Naar inhoud springen

Kathedraal Sainte-Anne van Apt

Uit Wikipedia, de vrije encyclopedie
Kathedraal Sainte Anne van Apt
West- en noordzijde kathedraal
West- en noordzijde kathedraal
Gewijd aan St.-Anna
Coördinaten 43° 53′ NB, 5° 24′ OL
Gebouwd in 11e tot 18e eeuw
Monumentale status Monument historique
Architectuur
Stijlperiode Romaans; gotisch
Officiële website
Portaal  Portaalicoon   Christendom
Ingang, westgevel

De voormalige Kathedraal Sainte-Anne van Apt was de kathedraal van het voormalige bisdom Apt. De kerk werd gebouwd in de middeleeuwen en was aanvankelijk gewijd aan Maria en St.-Castor.
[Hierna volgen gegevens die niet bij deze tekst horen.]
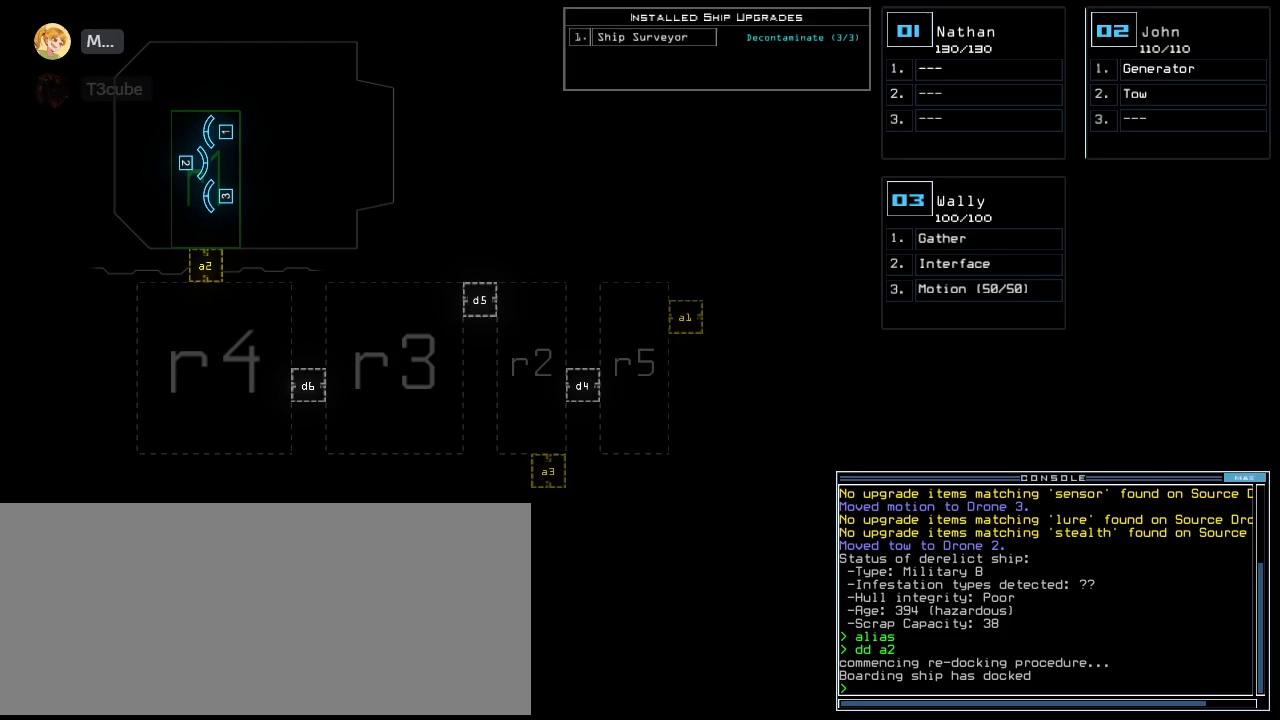
{"keys": [], "events": []}
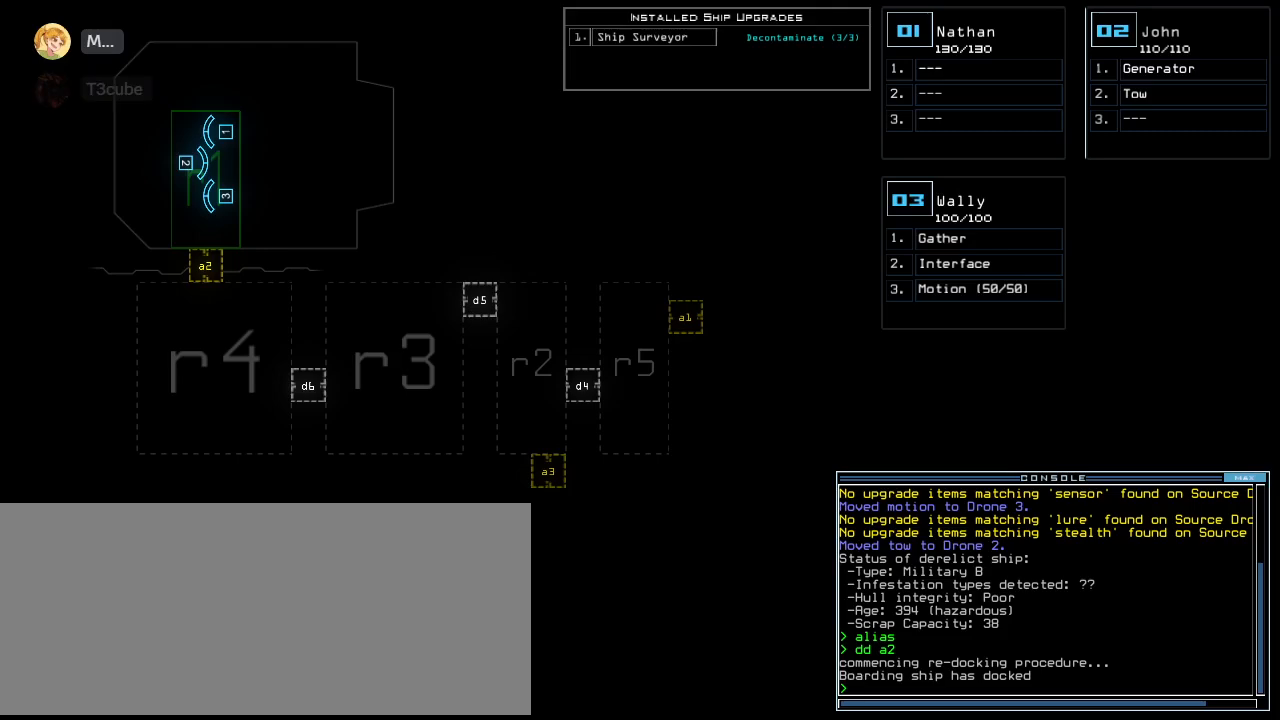
{"keys": [], "events": [[280, "return", "down"], [340, "return", "up"]]}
Gelegen in de stad Apt, is het sinds 1846 geclassificeerd als monument historique. Het is een van de oudste kerkgebouwen in het westen die is gewijd aan Anna, de grootmoeder van Jezus. Al tijdens de 12e eeuw werd haar naamdag daar gevierd op 26 juli. Haar verering werd definitief gevestigd in de 14e eeuw. Paus Urbanus V voegde in zijn missaal van 1370 ter ere van haar een mis toe met een miniatuur van de heilige. Paus Gregorius XII stelde later de gedenkdag vast op 26 juli.

Sommige relieken van Anna, waarvan de traditie zegt dat ze door de kruisvaarders zijn meegebracht uit het Oosten, worden nog steeds in de kerk vereerd.

Deze kathedraal, die nog steeds de titel draagt van de zetel van een voormalig bisdom, werd in 1867 door paus Pius IX geclassificeerd als basilica minor en vervolgens door paus Leo XIII op 9 december 1880 als "basiliek van de prins van de apostelen".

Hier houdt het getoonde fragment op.